**Excerpted records**
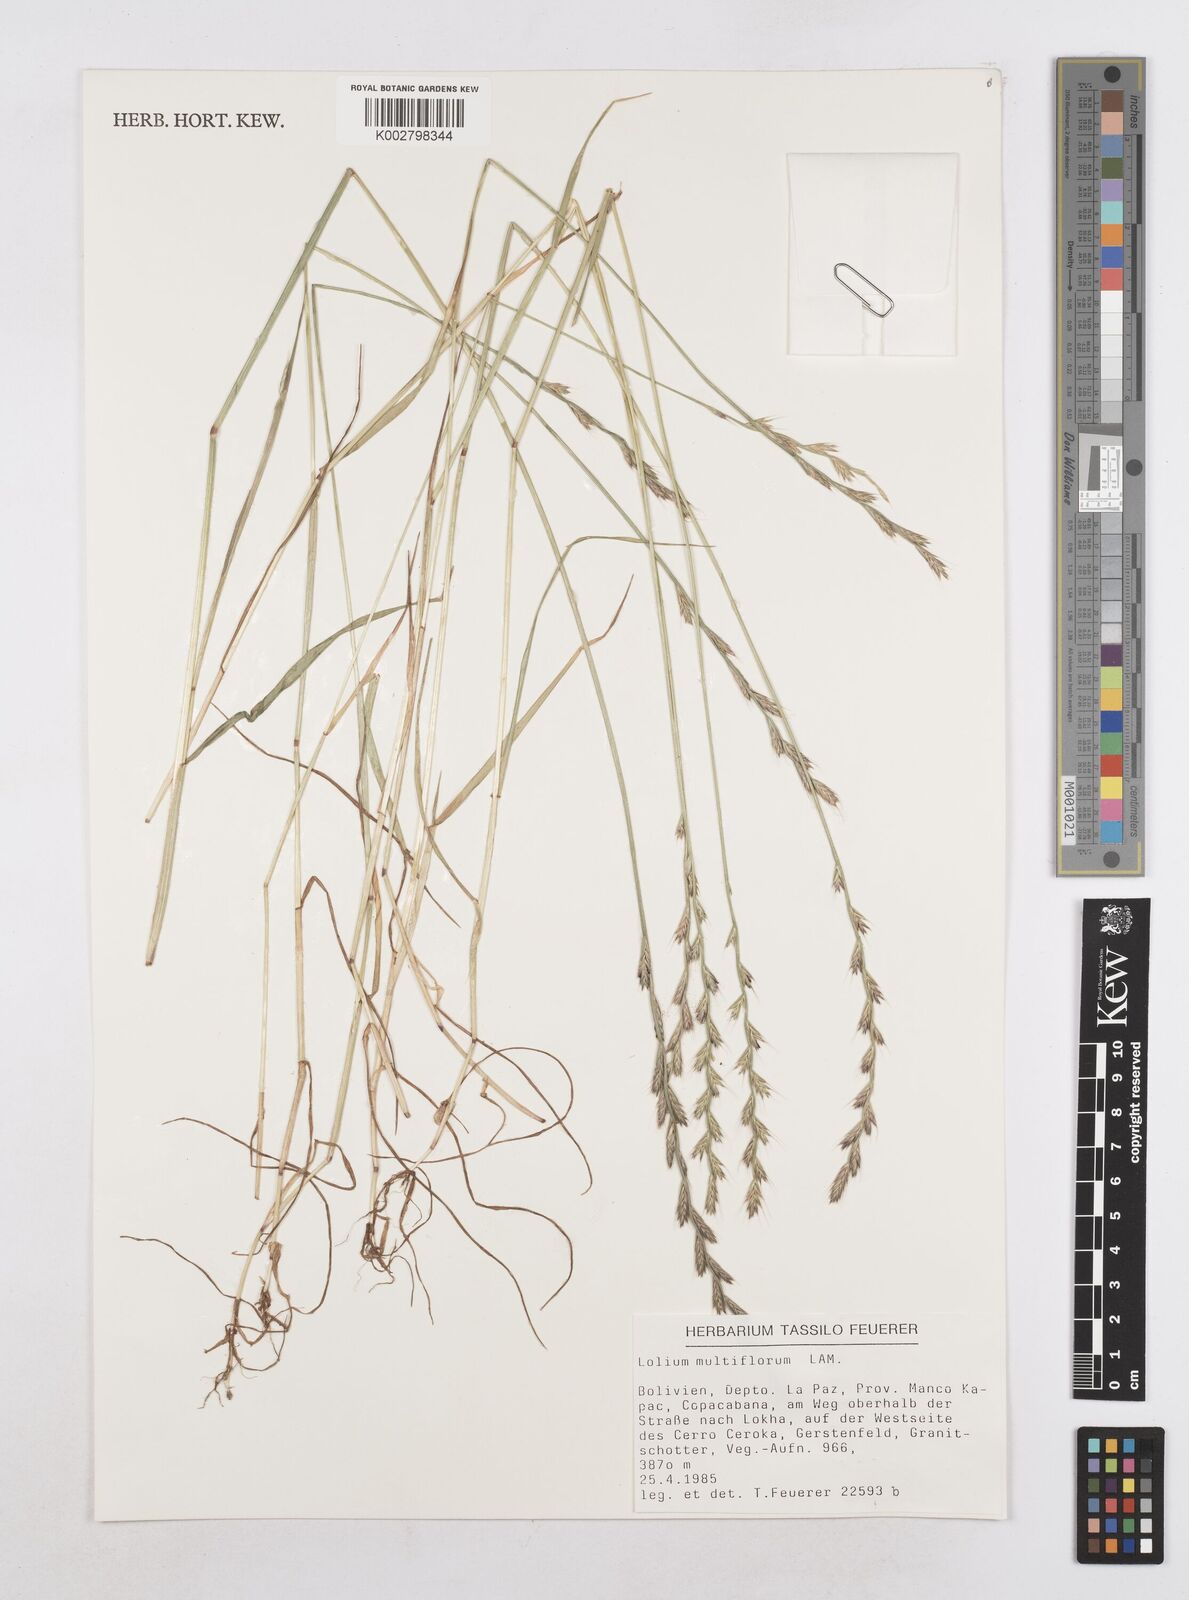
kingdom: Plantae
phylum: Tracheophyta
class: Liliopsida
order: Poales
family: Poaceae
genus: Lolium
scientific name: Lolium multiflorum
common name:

**Prompt**
Copy the lines above word for word, and leave the picture out of your copy.

**Answer**
kingdom: Plantae
phylum: Tracheophyta
class: Liliopsida
order: Poales
family: Poaceae
genus: Lolium
scientific name: Lolium multiflorum
common name:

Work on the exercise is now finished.